Boeing reports largest ever quarterly loss following 737 Max grounding | Business
Boeing reported its largest ever quarterly loss on Wednesday, as the cost of grounding its fleet of 737 Max airliners took its toll.
The company lost $2.9bn in the three months to the end of June, compared to a profit of $2.2bn for the same period last year. Sales fell 35% to $15.75bn.
The 737 Max was Boeing’s best selling aircraft until the fleet was grounded worldwide in March following two fatal crashes.
Last week Boeing said it would take a $5.6bn charge to cover potential compensation to customers. The company also expects the cost of manufacturing the 737 to rise by $2.7bn due to production slowdowns. A $100m fund is being established to compensate the families and communities affected by the crashes.
“This is a defining moment for Boeing and we remain focused on our enduring values of safety, quality, and integrity in all that we do, as we work to safely return the 737 Max to service,” Boeing’s chief executive, Dennis Muilenburg, said in a statement.
“During these challenging times, teams across our enterprise continue to perform at a high level while delivering on commitments and capturing new opportunities driven by strong, long-term fundamentals.”
Regulators across the world continue to investigate the fatal crashes of a Lion Air Max in Indonesia and an Ethiopian Airlines flight in Ethiopia that claimed a total of 346 lives.
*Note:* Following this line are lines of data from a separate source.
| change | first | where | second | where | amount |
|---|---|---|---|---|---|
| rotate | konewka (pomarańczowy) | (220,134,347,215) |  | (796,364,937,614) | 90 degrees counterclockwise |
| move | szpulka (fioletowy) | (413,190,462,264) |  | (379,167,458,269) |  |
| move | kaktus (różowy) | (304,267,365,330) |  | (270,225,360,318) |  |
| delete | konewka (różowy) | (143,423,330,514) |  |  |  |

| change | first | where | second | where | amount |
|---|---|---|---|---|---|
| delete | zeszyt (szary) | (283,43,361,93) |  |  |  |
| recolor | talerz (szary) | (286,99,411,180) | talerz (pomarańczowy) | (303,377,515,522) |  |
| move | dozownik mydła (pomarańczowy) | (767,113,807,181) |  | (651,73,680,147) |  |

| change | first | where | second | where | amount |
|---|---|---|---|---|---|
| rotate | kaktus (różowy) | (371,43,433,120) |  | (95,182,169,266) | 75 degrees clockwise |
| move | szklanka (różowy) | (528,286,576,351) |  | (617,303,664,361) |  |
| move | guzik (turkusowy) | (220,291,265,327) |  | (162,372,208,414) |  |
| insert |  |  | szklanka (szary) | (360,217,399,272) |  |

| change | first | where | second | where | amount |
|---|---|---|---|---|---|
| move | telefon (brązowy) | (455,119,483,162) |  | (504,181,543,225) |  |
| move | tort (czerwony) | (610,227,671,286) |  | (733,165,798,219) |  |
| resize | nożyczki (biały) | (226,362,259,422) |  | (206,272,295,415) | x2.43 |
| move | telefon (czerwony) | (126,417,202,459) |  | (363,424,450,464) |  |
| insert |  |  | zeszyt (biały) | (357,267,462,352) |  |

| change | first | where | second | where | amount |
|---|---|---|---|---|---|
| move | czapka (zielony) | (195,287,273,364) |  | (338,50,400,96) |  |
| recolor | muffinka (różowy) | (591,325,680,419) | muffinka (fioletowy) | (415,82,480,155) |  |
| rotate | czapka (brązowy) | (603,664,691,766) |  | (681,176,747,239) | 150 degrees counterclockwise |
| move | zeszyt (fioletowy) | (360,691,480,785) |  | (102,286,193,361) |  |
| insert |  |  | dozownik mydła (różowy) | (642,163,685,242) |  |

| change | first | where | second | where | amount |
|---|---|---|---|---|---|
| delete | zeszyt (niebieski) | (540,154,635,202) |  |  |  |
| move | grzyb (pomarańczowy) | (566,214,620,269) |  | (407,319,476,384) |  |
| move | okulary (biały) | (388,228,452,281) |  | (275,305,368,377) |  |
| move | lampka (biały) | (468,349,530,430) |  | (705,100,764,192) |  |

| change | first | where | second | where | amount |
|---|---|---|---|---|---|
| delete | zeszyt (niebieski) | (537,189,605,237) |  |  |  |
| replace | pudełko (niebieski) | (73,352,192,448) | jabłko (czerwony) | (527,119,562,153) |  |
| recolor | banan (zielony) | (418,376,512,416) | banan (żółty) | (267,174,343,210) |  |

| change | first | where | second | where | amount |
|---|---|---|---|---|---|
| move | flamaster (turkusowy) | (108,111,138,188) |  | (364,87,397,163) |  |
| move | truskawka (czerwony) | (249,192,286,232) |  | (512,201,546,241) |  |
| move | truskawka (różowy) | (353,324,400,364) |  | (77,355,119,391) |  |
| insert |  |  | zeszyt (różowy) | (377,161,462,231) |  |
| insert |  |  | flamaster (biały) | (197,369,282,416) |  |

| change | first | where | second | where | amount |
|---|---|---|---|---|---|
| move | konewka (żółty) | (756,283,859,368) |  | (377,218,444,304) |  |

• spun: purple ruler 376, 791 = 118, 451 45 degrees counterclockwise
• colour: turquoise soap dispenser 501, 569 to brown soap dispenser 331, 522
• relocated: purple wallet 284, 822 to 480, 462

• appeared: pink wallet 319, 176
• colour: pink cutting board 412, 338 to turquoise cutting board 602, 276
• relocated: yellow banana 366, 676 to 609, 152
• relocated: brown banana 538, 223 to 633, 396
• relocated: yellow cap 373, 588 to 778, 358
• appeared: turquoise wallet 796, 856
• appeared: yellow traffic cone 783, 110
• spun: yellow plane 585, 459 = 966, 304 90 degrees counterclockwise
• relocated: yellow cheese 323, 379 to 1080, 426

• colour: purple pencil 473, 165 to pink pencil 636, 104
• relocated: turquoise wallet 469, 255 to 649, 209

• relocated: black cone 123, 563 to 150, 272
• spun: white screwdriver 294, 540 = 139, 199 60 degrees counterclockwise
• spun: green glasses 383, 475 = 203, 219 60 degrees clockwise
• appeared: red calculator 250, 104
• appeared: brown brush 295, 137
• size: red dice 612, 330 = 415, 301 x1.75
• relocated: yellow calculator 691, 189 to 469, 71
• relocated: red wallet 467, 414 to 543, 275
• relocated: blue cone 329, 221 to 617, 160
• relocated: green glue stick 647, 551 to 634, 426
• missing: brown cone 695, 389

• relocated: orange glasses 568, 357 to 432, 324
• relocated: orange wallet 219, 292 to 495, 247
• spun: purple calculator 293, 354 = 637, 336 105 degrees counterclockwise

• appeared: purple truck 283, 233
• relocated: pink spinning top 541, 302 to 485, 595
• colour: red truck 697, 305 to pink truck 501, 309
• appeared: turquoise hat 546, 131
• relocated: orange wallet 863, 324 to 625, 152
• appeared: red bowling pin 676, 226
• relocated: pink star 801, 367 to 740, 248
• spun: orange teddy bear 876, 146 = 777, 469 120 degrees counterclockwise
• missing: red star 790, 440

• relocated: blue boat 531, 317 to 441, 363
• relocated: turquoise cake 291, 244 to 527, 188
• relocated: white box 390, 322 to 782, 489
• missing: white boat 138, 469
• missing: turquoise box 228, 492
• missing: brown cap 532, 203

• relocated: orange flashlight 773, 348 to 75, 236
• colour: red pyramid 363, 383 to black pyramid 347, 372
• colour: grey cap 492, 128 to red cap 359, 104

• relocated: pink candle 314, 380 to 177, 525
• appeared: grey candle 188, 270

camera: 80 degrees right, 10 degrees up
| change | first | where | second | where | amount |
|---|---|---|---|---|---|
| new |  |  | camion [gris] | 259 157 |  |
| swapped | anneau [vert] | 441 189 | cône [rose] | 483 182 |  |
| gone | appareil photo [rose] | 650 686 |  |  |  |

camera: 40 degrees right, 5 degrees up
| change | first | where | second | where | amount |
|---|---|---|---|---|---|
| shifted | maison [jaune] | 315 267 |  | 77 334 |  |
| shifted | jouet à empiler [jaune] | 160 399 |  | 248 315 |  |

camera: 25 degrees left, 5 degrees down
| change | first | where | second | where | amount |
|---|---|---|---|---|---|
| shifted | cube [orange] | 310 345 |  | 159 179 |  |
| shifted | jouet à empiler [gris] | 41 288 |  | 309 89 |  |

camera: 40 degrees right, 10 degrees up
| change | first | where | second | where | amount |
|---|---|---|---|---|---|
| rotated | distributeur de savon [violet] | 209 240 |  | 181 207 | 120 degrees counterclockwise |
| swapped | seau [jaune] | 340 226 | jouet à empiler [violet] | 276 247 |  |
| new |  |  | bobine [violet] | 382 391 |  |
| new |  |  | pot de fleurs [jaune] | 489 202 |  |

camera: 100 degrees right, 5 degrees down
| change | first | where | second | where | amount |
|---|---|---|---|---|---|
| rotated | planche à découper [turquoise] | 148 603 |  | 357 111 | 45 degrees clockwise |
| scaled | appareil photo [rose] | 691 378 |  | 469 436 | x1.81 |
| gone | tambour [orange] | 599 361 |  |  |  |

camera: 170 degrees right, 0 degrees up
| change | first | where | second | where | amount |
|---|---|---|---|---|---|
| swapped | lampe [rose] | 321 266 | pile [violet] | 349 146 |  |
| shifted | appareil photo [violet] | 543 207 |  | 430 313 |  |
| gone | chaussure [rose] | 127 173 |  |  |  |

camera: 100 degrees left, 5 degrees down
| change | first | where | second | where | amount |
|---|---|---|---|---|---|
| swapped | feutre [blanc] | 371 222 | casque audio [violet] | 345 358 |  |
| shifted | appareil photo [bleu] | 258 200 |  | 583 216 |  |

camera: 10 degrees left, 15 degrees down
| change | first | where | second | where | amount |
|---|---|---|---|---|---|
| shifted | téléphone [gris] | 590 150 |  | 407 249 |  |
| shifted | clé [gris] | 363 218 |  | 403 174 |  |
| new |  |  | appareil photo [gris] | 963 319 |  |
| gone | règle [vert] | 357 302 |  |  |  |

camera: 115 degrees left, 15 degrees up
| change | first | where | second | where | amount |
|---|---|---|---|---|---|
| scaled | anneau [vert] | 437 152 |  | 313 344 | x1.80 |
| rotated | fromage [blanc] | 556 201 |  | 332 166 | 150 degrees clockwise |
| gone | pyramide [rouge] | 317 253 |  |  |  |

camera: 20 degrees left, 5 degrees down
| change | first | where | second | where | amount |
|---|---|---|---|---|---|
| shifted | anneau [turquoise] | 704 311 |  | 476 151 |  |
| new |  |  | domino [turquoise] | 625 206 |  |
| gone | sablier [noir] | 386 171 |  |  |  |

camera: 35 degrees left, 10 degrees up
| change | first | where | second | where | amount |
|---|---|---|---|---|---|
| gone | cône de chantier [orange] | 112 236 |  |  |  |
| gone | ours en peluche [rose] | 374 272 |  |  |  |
Last week a father who lost five family members in the Ethiopian disaster accused the company of “utter prejudice and disrespect” and said Boeing had pursued higher a higher share price and profits “at the expense of the safety of human life”.
The grounding of the 737 Max has had wider consequences for the US. American Airlines, Southwest Airlines and United Airlines all used the Max and have canceled flights into November as a result of the grounding, depressing revenues.
Boeing has predicted that the Max will be flying again by the end of the year and appears to be preparing to change the plane’s name to the 737 8200.